-- TASK ITEM --
Omit the pictures from the listing below and print every remaining entry verbatim.

-- DATA UNDER STUDY --

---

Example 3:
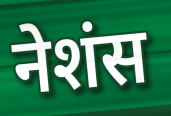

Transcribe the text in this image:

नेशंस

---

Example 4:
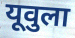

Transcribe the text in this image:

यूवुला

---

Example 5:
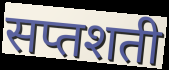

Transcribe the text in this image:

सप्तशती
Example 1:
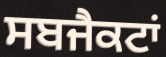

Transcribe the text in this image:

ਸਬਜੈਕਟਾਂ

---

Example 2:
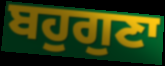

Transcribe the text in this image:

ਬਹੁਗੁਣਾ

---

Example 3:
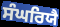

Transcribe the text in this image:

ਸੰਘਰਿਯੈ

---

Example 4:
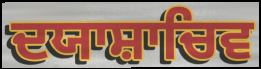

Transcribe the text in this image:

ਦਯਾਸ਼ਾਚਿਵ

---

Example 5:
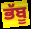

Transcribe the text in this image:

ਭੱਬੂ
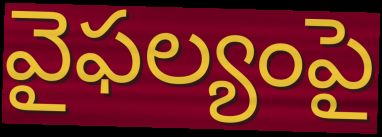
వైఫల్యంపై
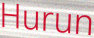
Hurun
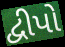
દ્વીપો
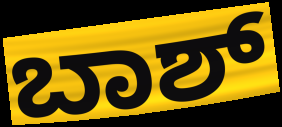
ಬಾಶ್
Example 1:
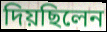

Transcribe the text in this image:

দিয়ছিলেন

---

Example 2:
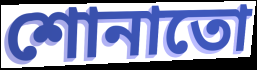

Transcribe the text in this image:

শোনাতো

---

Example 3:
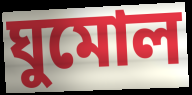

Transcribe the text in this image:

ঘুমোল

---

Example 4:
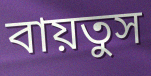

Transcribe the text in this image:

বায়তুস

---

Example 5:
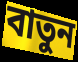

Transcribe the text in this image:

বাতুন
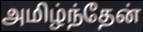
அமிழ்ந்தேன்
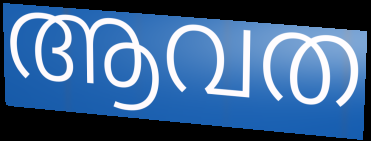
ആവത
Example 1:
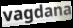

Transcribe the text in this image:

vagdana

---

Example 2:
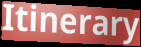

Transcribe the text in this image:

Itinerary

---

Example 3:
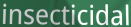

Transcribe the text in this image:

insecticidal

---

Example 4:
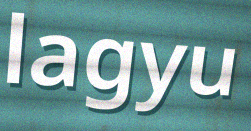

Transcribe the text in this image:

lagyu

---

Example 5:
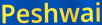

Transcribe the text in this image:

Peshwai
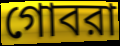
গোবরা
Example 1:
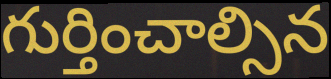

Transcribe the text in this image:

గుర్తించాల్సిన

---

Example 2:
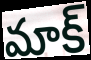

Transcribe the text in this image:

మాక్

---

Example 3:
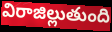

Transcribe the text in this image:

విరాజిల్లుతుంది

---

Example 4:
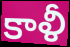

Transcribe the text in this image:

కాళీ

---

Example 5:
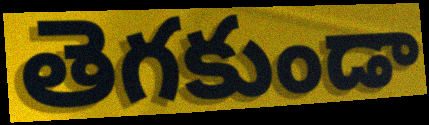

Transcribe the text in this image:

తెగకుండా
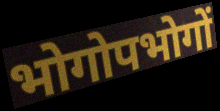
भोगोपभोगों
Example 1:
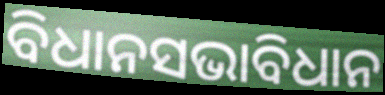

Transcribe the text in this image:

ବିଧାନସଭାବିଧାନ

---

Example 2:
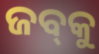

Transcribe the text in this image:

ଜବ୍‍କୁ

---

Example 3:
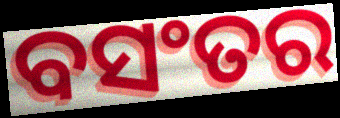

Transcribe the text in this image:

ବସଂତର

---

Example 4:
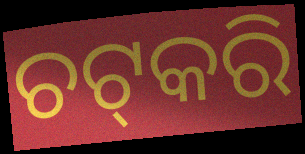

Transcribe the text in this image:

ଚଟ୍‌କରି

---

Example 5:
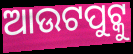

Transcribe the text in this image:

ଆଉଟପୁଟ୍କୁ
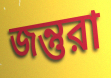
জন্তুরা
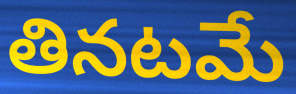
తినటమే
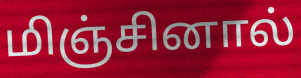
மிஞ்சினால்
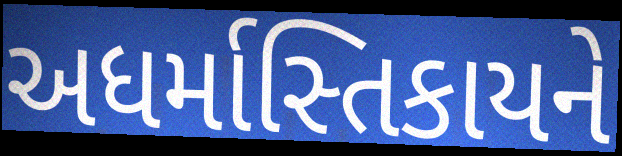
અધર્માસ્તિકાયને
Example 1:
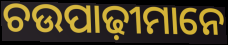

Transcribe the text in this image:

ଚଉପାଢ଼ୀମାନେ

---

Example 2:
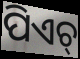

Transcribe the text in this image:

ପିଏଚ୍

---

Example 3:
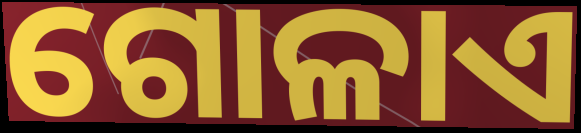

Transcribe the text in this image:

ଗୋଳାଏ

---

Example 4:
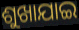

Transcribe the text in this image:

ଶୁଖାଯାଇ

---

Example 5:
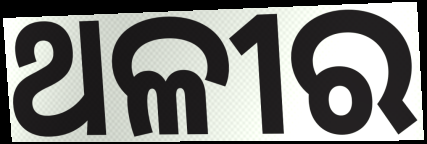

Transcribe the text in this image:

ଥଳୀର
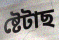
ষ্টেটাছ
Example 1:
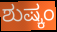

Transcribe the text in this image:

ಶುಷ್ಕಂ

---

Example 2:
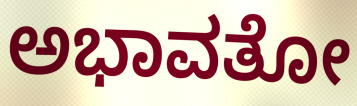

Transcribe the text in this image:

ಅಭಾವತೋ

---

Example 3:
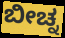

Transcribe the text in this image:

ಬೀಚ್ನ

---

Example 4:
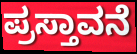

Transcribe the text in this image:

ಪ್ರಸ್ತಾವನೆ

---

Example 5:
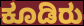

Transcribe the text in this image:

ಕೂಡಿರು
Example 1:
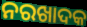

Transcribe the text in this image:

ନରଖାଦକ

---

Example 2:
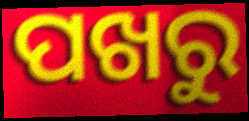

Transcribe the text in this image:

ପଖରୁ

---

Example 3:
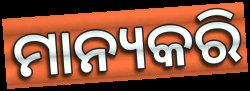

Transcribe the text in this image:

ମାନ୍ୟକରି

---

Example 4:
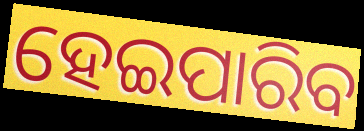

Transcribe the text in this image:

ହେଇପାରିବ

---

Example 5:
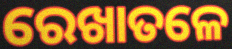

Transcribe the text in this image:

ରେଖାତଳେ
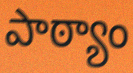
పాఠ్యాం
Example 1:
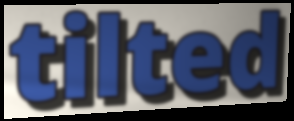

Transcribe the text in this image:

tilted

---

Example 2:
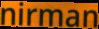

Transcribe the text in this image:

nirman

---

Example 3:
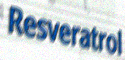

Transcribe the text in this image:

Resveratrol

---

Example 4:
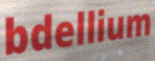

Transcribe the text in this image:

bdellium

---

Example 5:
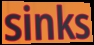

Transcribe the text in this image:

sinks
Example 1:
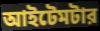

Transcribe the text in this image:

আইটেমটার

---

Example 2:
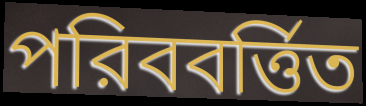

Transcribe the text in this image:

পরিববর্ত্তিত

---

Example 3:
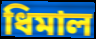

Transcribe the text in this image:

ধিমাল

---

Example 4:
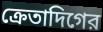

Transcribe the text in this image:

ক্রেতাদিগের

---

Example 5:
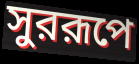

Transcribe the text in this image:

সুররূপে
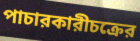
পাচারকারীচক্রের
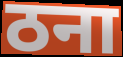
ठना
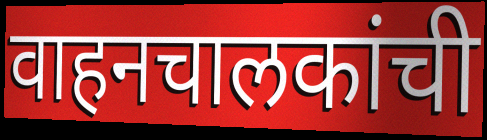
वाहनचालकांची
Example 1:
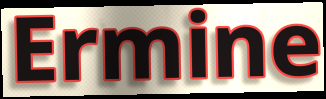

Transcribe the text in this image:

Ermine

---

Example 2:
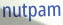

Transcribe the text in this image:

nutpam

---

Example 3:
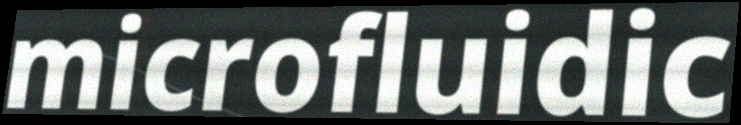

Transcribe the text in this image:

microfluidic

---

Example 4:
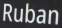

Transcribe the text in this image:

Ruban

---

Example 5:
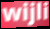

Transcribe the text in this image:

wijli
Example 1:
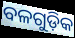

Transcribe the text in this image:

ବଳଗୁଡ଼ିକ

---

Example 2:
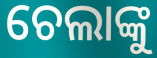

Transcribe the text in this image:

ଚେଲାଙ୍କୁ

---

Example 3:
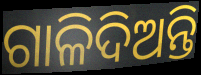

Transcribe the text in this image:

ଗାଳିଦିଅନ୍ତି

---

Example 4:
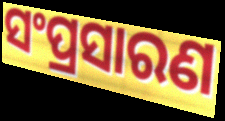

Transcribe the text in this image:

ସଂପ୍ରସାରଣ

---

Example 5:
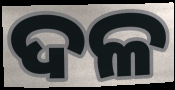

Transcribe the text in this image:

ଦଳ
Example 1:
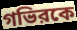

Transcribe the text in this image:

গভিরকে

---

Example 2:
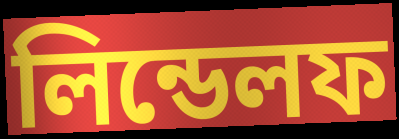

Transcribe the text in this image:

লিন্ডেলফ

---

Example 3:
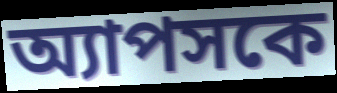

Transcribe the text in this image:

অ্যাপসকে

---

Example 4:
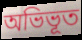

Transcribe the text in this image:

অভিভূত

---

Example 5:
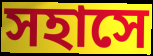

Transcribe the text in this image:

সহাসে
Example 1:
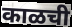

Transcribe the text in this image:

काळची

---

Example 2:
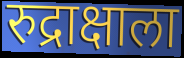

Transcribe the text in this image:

-- RESPONSE TO THE EXERCISE --
---

Example 3:

Transcribe the text in this image:

नेशंस

---

Example 4:

Transcribe the text in this image:

यूवुला

---

Example 5:

Transcribe the text in this image:

सप्तशती
Example 1:

Transcribe the text in this image:

ਸਬਜੈਕਟਾਂ

---

Example 2:

Transcribe the text in this image:

ਬਹੁਗੁਣਾ

---

Example 3:

Transcribe the text in this image:

ਸੰਘਰਿਯੈ

---

Example 4:

Transcribe the text in this image:

ਦਯਾਸ਼ਾਚਿਵ

---

Example 5:

Transcribe the text in this image:

ਭੱਬੂ
వైఫల్యంపై
Hurun
દ્વીપો
ಬಾಶ್
Example 1:

Transcribe the text in this image:

দিয়ছিলেন

---

Example 2:

Transcribe the text in this image:

শোনাতো

---

Example 3:

Transcribe the text in this image:

ঘুমোল

---

Example 4:

Transcribe the text in this image:

বায়তুস

---

Example 5:

Transcribe the text in this image:

বাতুন
அமிழ்ந்தேன்
ആവത
Example 1:

Transcribe the text in this image:

vagdana

---

Example 2:

Transcribe the text in this image:

Itinerary

---

Example 3:

Transcribe the text in this image:

insecticidal

---

Example 4:

Transcribe the text in this image:

lagyu

---

Example 5:

Transcribe the text in this image:

Peshwai
গোবরা
Example 1:

Transcribe the text in this image:

గుర్తించాల్సిన

---

Example 2:

Transcribe the text in this image:

మాక్

---

Example 3:

Transcribe the text in this image:

విరాజిల్లుతుంది

---

Example 4:

Transcribe the text in this image:

కాళీ

---

Example 5:

Transcribe the text in this image:

తెగకుండా
भोगोपभोगों
Example 1:

Transcribe the text in this image:

ବିଧାନସଭାବିଧାନ

---

Example 2:

Transcribe the text in this image:

ଜବ୍‍କୁ

---

Example 3:

Transcribe the text in this image:

ବସଂତର

---

Example 4:

Transcribe the text in this image:

ଚଟ୍‌କରି

---

Example 5:

Transcribe the text in this image:

ଆଉଟପୁଟ୍କୁ
জন্তুরা
తినటమే
மிஞ்சினால்
અધર્માસ્તિકાયને
Example 1:

Transcribe the text in this image:

ଚଉପାଢ଼ୀମାନେ

---

Example 2:

Transcribe the text in this image:

ପିଏଚ୍

---

Example 3:

Transcribe the text in this image:

ଗୋଳାଏ

---

Example 4:

Transcribe the text in this image:

ଶୁଖାଯାଇ

---

Example 5:

Transcribe the text in this image:

ଥଳୀର
ষ্টেটাছ
Example 1:

Transcribe the text in this image:

ಶುಷ್ಕಂ

---

Example 2:

Transcribe the text in this image:

ಅಭಾವತೋ

---

Example 3:

Transcribe the text in this image:

ಬೀಚ್ನ

---

Example 4:

Transcribe the text in this image:

ಪ್ರಸ್ತಾವನೆ

---

Example 5:

Transcribe the text in this image:

ಕೂಡಿರು
Example 1:

Transcribe the text in this image:

ନରଖାଦକ

---

Example 2:

Transcribe the text in this image:

ପଖରୁ

---

Example 3:

Transcribe the text in this image:

ମାନ୍ୟକରି

---

Example 4:

Transcribe the text in this image:

ହେଇପାରିବ

---

Example 5:

Transcribe the text in this image:

ରେଖାତଳେ
పాఠ్యాం
Example 1:

Transcribe the text in this image:

tilted

---

Example 2:

Transcribe the text in this image:

nirman

---

Example 3:

Transcribe the text in this image:

Resveratrol

---

Example 4:

Transcribe the text in this image:

bdellium

---

Example 5:

Transcribe the text in this image:

sinks
Example 1:

Transcribe the text in this image:

আইটেমটার

---

Example 2:

Transcribe the text in this image:

পরিববর্ত্তিত

---

Example 3:

Transcribe the text in this image:

ধিমাল

---

Example 4:

Transcribe the text in this image:

ক্রেতাদিগের

---

Example 5:

Transcribe the text in this image:

সুররূপে
পাচারকারীচক্রের
ठना
वाहनचालकांची
Example 1:

Transcribe the text in this image:

Ermine

---

Example 2:

Transcribe the text in this image:

nutpam

---

Example 3:

Transcribe the text in this image:

microfluidic

---

Example 4:

Transcribe the text in this image:

Ruban

---

Example 5:

Transcribe the text in this image:

wijli
Example 1:

Transcribe the text in this image:

ବଳଗୁଡ଼ିକ

---

Example 2:

Transcribe the text in this image:

ଚେଲାଙ୍କୁ

---

Example 3:

Transcribe the text in this image:

ଗାଳିଦିଅନ୍ତି

---

Example 4:

Transcribe the text in this image:

ସଂପ୍ରସାରଣ

---

Example 5:

Transcribe the text in this image:

ଦଳ
Example 1:

Transcribe the text in this image:

গভিরকে

---

Example 2:

Transcribe the text in this image:

লিন্ডেলফ

---

Example 3:

Transcribe the text in this image:

অ্যাপসকে

---

Example 4:

Transcribe the text in this image:

অভিভূত

---

Example 5:

Transcribe the text in this image:

সহাসে
Example 1:

Transcribe the text in this image:

काळची

---

Example 2:

Transcribe the text in this image:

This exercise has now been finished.